Work to be completed: Please copy out every line in the records below that includes the word "Jungwacht".

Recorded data
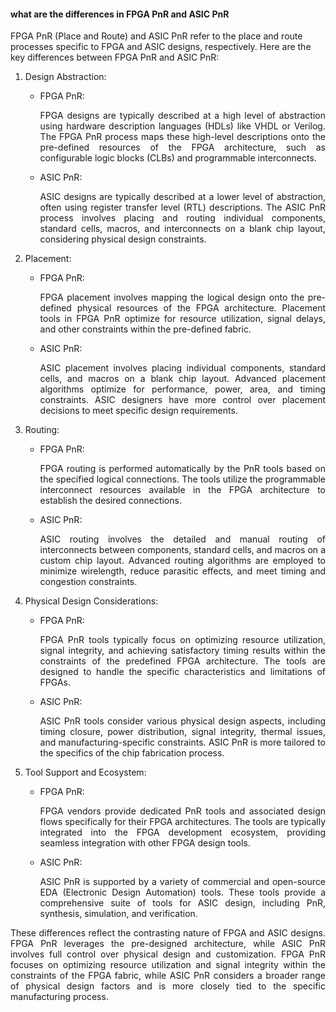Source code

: #### what are the differences in FPGA PnR and ASIC PnR

FPGA PnR (Place and Route) and ASIC PnR refer to the place and route processes specific to FPGA and ASIC designs, respectively. Here are the key differences between FPGA PnR and ASIC PnR:

1. Design Abstraction:
   - FPGA PnR: <p align="justify">FPGA designs are typically described at a high level of abstraction using hardware description languages (HDLs) like VHDL or Verilog. The FPGA PnR process maps these high-level descriptions onto the pre-defined resources of the FPGA architecture, such as configurable logic blocks (CLBs) and programmable interconnects.</p>
   - ASIC PnR: <p align="justify">ASIC designs are typically described at a lower level of abstraction, often using register transfer level (RTL) descriptions. The ASIC PnR process involves placing and routing individual components, standard cells, macros, and interconnects on a blank chip layout, considering physical design constraints.</p>

2. Placement:
   - FPGA PnR: <p align="justify">FPGA placement involves mapping the logical design onto the pre-defined physical resources of the FPGA architecture. Placement tools in FPGA PnR optimize for resource utilization, signal delays, and other constraints within the pre-defined fabric.</p>
   - ASIC PnR: <p align="justify">ASIC placement involves placing individual components, standard cells, and macros on a blank chip layout. Advanced placement algorithms optimize for performance, power, area, and timing constraints. ASIC designers have more control over placement decisions to meet specific design requirements.</p>

3. Routing:
   - FPGA PnR: <p align="justify">FPGA routing is performed automatically by the PnR tools based on the specified logical connections. The tools utilize the programmable interconnect resources available in the FPGA architecture to establish the desired connections.</p>
   - ASIC PnR: <p align="justify">ASIC routing involves the detailed and manual routing of interconnects between components, standard cells, and macros on a custom chip layout. Advanced routing algorithms are employed to minimize wirelength, reduce parasitic effects, and meet timing and congestion constraints.</p>

4. Physical Design Considerations:
   - FPGA PnR: <p align="justify">FPGA PnR tools typically focus on optimizing resource utilization, signal integrity, and achieving satisfactory timing results within the constraints of the predefined FPGA architecture. The tools are designed to handle the specific characteristics and limitations of FPGAs.</p>
   - ASIC PnR: <p align="justify">ASIC PnR tools consider various physical design aspects, including timing closure, power distribution, signal integrity, thermal issues, and manufacturing-specific constraints. ASIC PnR is more tailored to the specifics of the chip fabrication process.</p>

5. Tool Support and Ecosystem:
   - FPGA PnR: <p align="justify">FPGA vendors provide dedicated PnR tools and associated design flows specifically for their FPGA architectures. The tools are typically integrated into the FPGA development ecosystem, providing seamless integration with other FPGA design tools.</p>
   - ASIC PnR: <p align="justify">ASIC PnR is supported by a variety of commercial and open-source EDA (Electronic Design Automation) tools. These tools provide a comprehensive suite of tools for ASIC design, including PnR, synthesis, simulation, and verification.</p>

<p align="justify">These differences reflect the contrasting nature of FPGA and ASIC designs. FPGA PnR leverages the pre-designed architecture, while ASIC PnR involves full control over physical design and customization. FPGA PnR focuses on optimizing resource utilization and signal integrity within the constraints of the FPGA fabric, while ASIC PnR considers a broader range of physical design factors and is more closely tied to the specific manufacturing process.</p>
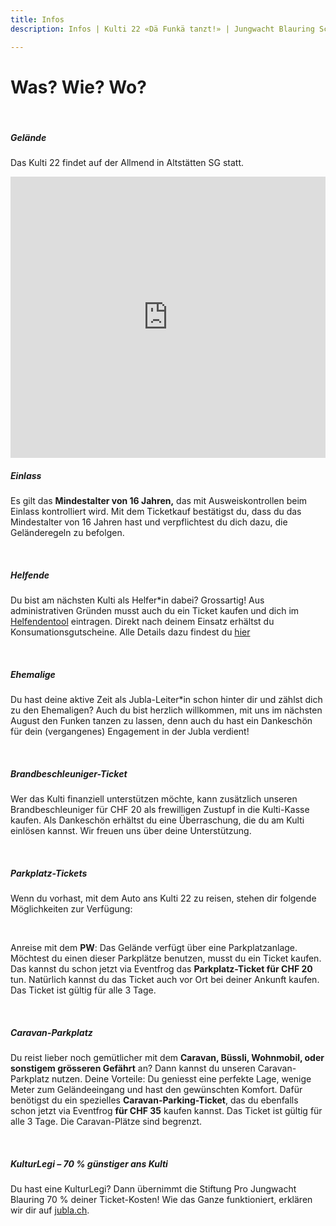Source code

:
 ```yaml
---
title: Infos
description: Infos | Kulti 22 «Dä Funkä tanzt!» | Jungwacht Blauring Schweiz

---
```

# Was? Wie? Wo?

<br />

##### **Gelände**

Das Kulti 22 findet auf der Allmend in Altstätten SG statt.

<iframe src="https://www.google.com/maps/embed?pb=!1m18!1m12!1m3!1d4390.093620648018!2d9.549329429221917!3d47.364728723407794!2m3!1f0!2f0!3f0!3m2!1i1024!2i768!4f13.1!3m3!1m2!1s0x479b179aeb06e26f%3A0xd477487af2a0cf3a!2sAllmend%20Rheintal!5e0!3m2!1sde!2sch!4v1636120669188!5m2!1sde!2sch" width="100%" height="450" style="border:0;" allowfullscreen="" loading="lazy"></iframe>

<br />

##### **Einlass**

Es gilt das **Mindestalter von 16 Jahren,** das mit Ausweiskontrollen beim Einlass kontrolliert wird. Mit dem Ticketkauf bestätigst du, dass du das Mindestalter von 16 Jahren hast und verpflichtest du dich dazu, die Geländeregeln zu befolgen.

<br />

##### **Helfende**

Du bist am nächsten Kulti als Helfer*in dabei? Grossartig! Aus administrativen Gründen musst auch du ein Ticket kaufen und dich im [Helfendentool](https://www.kulti22.ch/helfende "Helfendentool") eintragen. Direkt nach deinem Einsatz erhältst du Konsumationsgutscheine. Alle Details dazu findest du [hier](www.kulti22.ch/helfende)

<br />

##### **Ehemalige**

Du hast deine aktive Zeit als Jubla-Leiter*in schon hinter dir und zählst dich zu den Ehemaligen? Auch du bist herzlich willkommen, mit uns im nächsten August den Funken tanzen zu lassen, denn auch du hast ein Dankeschön für dein (vergangenes) Engagement in der Jubla verdient!

<br />

##### **Brandbeschleuniger-Ticket**

Wer das Kulti finanziell unterstützen möchte, kann zusätzlich unseren Brandbeschleuniger für CHF 20 als frewilligen Zustupf in die Kulti-Kasse kaufen. Als Dankeschön erhältst du eine Überraschung, die du am Kulti einlösen kannst. Wir freuen uns über deine Unterstützung.

<br />

##### **Parkplatz-Tickets**

Wenn du vorhast, mit dem Auto ans Kulti 22 zu reisen, stehen dir folgende Möglichkeiten zur Verfügung:

<br />

Anreise mit dem **PW**: Das Gelände verfügt über eine Parkplatzanlage. Möchtest du einen dieser Parkplätze benutzen, musst du ein Ticket kaufen. Das kannst du schon jetzt via Eventfrog das **Parkplatz-Ticket für CHF 20** tun. Natürlich kannst du das Ticket auch vor Ort bei deiner Ankunft kaufen. Das Ticket ist gültig für alle 3 Tage.

<br />

##### **Caravan-Parkplatz**

Du reist lieber noch gemütlicher mit dem **Caravan, Büssli, Wohnmobil, oder sonstigem grösseren Gefährt** an? Dann kannst du unseren Caravan-Parkplatz  nutzen. Deine Vorteile: Du geniesst eine perfekte Lage, wenige Meter zum Geländeeingang und hast den gewünschten Komfort. Dafür benötigst du ein spezielles **Caravan-Parking-Ticket**, das du ebenfalls schon jetzt via Eventfrog **für CHF 35** kaufen kannst. Das Ticket ist gültig für alle 3 Tage. Die Caravan-Plätze sind begrenzt.

<br />

##### **KulturLegi – 70 % günstiger ans Kulti**

Du hast eine KulturLegi? Dann übernimmt die Stiftung Pro Jungwacht Blauring 70 % deiner Ticket-Kosten! Wie das Ganze funktioniert, erklären wir dir auf [jubla.ch](https://www.jubla.ch/mitglieder/verband/stiftung/kulturlegi/ "jubla.ch").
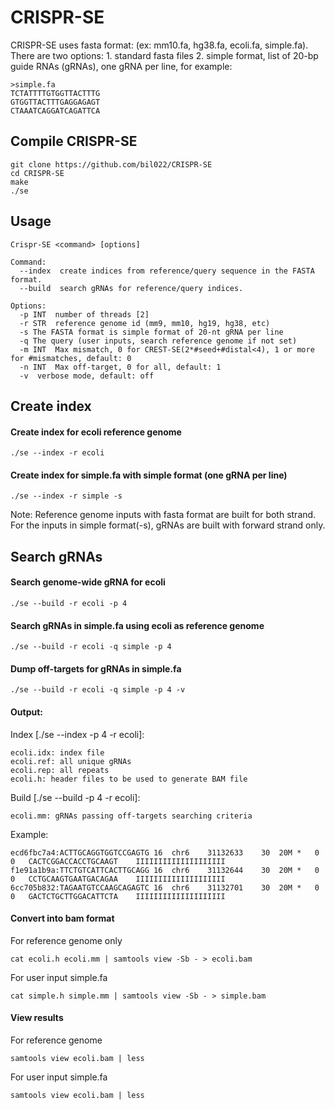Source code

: # CRISPR-SE
CRISPR-SE uses fasta format: (ex: mm10.fa, hg38.fa, ecoli.fa, simple.fa). There are two options: 1. standard fasta files 2. simple format, list of 20-bp guide RNAs (gRNAs), one gRNA per line, for example:
```
>simple.fa
TCTATTTTGTGGTTACTTTG
GTGGTTACTTTGAGGAGAGT
CTAAATCAGGATCAGATTCA
```
## Compile CRISPR-SE
```
git clone https://github.com/bil022/CRISPR-SE
cd CRISPR-SE
make
./se
```
## Usage
```
Crispr-SE <command> [options]

Command:
  --index  create indices from reference/query sequence in the FASTA format.
  --build  search gRNAs for reference/query indices.

Options:
  -p INT  number of threads [2]
  -r STR  reference genome id (mm9, mm10, hg19, hg38, etc)
  -s The FASTA format is simple format of 20-nt gRNA per line
  -q The query (user inputs, search reference genome if not set)
  -m INT  Max mismatch, 0 for CREST-SE(2*#seed+#distal<4), 1 or more for #mismatches, default: 0
  -n INT  Max off-target, 0 for all, default: 1
  -v  verbose mode, default: off
```
## Create index
#### Create index for ecoli reference genome
```
./se --index -r ecoli
```
#### Create index for simple.fa with simple format (one gRNA per line)
```
./se --index -r simple -s
```
Note: Reference genome inputs with fasta format are built for both strand. For the inputs in simple format(-s), gRNAs are built with forward strand only.

## Search gRNAs
#### Search genome-wide gRNA for ecoli
```
./se --build -r ecoli -p 4
```
#### Search gRNAs in simple.fa using ecoli as reference genome
```
./se --build -r ecoli -q simple -p 4
```
#### Dump off-targets for gRNAs in simple.fa
```
./se --build -r ecoli -q simple -p 4 -v

```
#### Output:
Index [./se --index -p 4 -r ecoli]:

```
ecoli.idx: index file
ecoli.ref: all unique gRNAs
ecoli.rep: all repeats
ecoli.h: header files to be used to generate BAM file
```
Build [./se --build -p 4 -r ecoli]:

```
ecoli.mm: gRNAs passing off-targets searching criteria 
```
Example:

```
ecd6fbc7a4:ACTTGCAGGTGGTCCGAGTG	16	chr6	31132633	30	20M	*	0	0	CACTCGGACCACCTGCAAGT	IIIIIIIIIIIIIIIIIIII
f1e91a1b9a:TTCTGTCATTCACTTGCAGG	16	chr6	31132644	30	20M	*	0	0	CCTGCAAGTGAATGACAGAA	IIIIIIIIIIIIIIIIIIII
6cc705b832:TAGAATGTCCAAGCAGAGTC	16	chr6	31132701	30	20M	*	0	0	GACTCTGCTTGGACATTCTA	IIIIIIIIIIIIIIIIIIII
```

#### Convert into bam format
For reference genome only
```
cat ecoli.h ecoli.mm | samtools view -Sb - > ecoli.bam
```
For user input simple.fa
```
cat simple.h simple.mm | samtools view -Sb - > simple.bam
```
#### View results
For reference genome
```
samtools view ecoli.bam | less
```
For user input simple.fa
```
samtools view ecoli.bam | less
```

Answer below:
description: Infos | Kulti 22 «Dä Funkä tanzt!» | Jungwacht Blauring Schweiz
Du hast eine KulturLegi? Dann übernimmt die Stiftung Pro Jungwacht Blauring 70 % deiner Ticket-Kosten! Wie das Ganze funktioniert, erklären wir dir auf [jubla.ch](https://www.jubla.ch/mitglieder/verband/stiftung/kulturlegi/ "jubla.ch").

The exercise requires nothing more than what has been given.